BEGIN

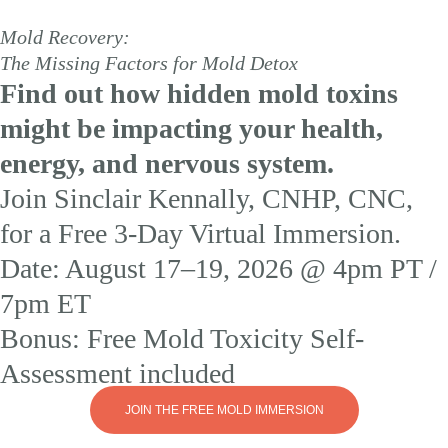
Mold Recovery:
The Missing Factors for Mold Detox
Find out how hidden mold toxins
might be impacting your health,
energy, and nervous system.
Join Sinclair Kennally, CNHP, CNC,
for a Free 3-Day Virtual Immersion.
Date: August 17–19, 2026 @ 4pm PT /
7pm ET
Bonus: Free Mold Toxicity Self-
Assessment included
JOIN THE FREE MOLD IMMERSION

END

* **Task requirements**: Each entry must be retyped word for word, with every image omitted.

* **Answer space**:
Mold Recovery:
The Missing Factors for Mold Detox
Find out how hidden mold toxins
might be impacting your health,
energy, and nervous system.
Join Sinclair Kennally, CNHP, CNC,
for a Free 3-Day Virtual Immersion.
Date: August 17–19, 2026 @ 4pm PT /
7pm ET
Bonus: Free Mold Toxicity Self-
Assessment included
JOIN THE FREE MOLD IMMERSION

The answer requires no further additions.